** START OF Working data **
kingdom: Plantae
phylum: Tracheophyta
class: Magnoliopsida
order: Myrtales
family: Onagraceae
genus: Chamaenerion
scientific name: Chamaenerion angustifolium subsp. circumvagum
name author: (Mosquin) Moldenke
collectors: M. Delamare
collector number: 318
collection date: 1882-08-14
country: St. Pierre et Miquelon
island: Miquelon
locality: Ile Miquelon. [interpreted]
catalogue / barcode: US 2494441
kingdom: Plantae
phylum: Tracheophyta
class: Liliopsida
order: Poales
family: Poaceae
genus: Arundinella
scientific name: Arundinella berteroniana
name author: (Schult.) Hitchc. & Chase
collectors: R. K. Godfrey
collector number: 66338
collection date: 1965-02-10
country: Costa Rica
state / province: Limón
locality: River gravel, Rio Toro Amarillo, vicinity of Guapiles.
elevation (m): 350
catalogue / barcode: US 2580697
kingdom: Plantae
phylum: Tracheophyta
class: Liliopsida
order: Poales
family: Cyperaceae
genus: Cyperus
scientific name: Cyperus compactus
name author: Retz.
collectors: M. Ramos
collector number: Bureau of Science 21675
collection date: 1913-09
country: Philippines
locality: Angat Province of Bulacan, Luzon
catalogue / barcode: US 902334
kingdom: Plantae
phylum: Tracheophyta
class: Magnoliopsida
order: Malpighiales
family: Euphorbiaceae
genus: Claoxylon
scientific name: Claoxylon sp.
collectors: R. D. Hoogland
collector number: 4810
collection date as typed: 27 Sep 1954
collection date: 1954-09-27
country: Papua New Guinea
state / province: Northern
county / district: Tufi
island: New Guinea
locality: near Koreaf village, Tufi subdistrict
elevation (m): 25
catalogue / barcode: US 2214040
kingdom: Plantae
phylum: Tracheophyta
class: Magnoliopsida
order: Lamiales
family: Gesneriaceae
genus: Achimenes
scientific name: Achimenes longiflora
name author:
** END OF Working data **
Task requirements: Reproduce the lines between the one holding "elevation (m): 350" and the one holding "collectors: M. Ramos", both included, with no changes.

The output:
elevation (m): 350
catalogue / barcode: US 2580697
kingdom: Plantae
phylum: Tracheophyta
class: Liliopsida
order: Poales
family: Cyperaceae
genus: Cyperus
scientific name: Cyperus compactus
name author: Retz.
collectors: M. Ramos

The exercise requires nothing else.